Tout inventeur a pensé de façon non conformiste. Peut-on en déduire que si tout le monde se conforme à l’existant, alors les choses sont condamnées à être figées ?
Les américains disent des gens qui n’hésitent pas à penser de façon non conforme, qu’ils sont “thinking out of the box !”
Pour ma part, je n’accepte pas naturellement le conformisme, je ne m’y conforme que si, après réflexion et analyse, je ne trouve pas mieux… et encore, je ne m’interdis pas de changer d’idée !
Dans cet article je vais expliquer en quoi je pense “hors de la boîte” pour nos habitats et pourquoi j’agis ainsi.
Attendu que je n’aime pas cheminer seul, j’espère que nous ferons un bout de chemin ensemble.
Qu’est-ce qu’une box ? Qu’est-ce que le conformisme ?
En terme de pensée, c’est un contenant, des étagères bien ordrées ; des concepts de solutions, d’orientations, de directives, de règles, de normes ; des dossiers rangés, classés, auxquels on peut se référer …
Très confortable, voire super sécurisant ; pas besoin de penser, on m’explique, on m’accompagne … on me tient la main et on me dit ce que je dois faire !

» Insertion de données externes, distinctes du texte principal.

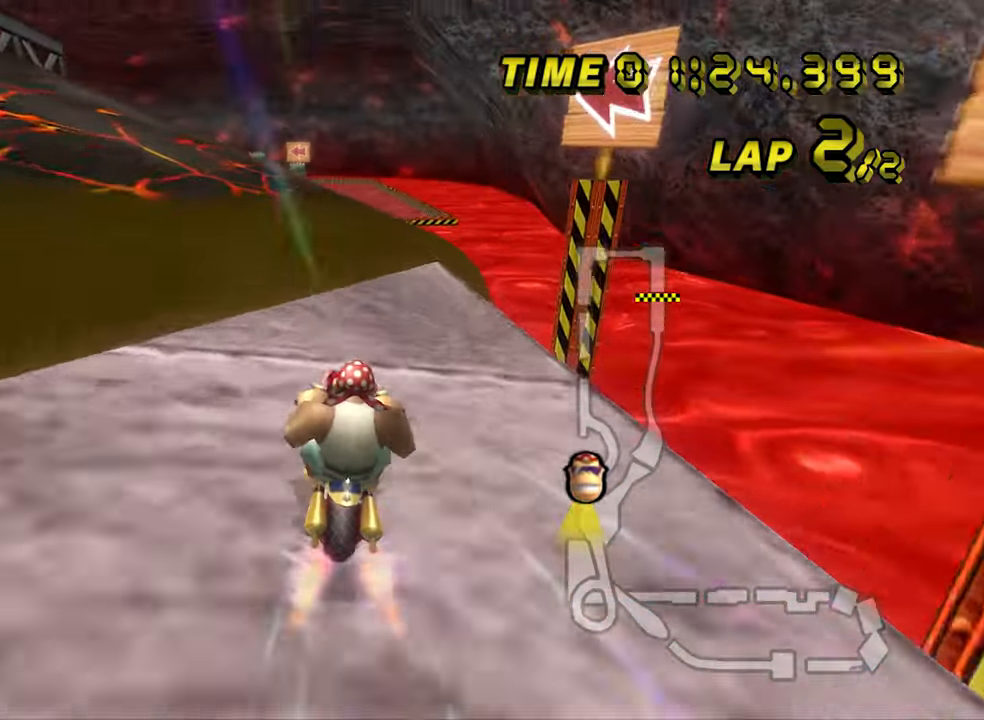
{"dt_ms": 500, "buttons": ["A"], "left_stick": "up-right"}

Je ne peux plus me tromper puisque je respecte des directives … et en plus, si ce n’est pas bien, ma responsabilité ne sera pas engagée, j’aurai fait tout ce qu’on m’a dit, comme on me l’a prescrit ! Dit autrement, même si je ne suis pas sûr que c’est bien, je ne me “mouille” pas.
… Mais au fait, qui m’a consulté ? Qui pense pour moi ? Qui décide pour moi ?
On me guide, on m’oriente, fort bien, mais qui écoute mes aspirations, qui analyse mes besoins, qui décide ou a décidé ce qui serait bien pour moi et mon habitat ?
Et le conseil, c’est quoi ? Il commence et il s’arrête où ? Il vient d’où ? Me sert-il réellement ? Sert-il réellement mon client ? Respecte-t-il mon habitat ou celui de mon client ?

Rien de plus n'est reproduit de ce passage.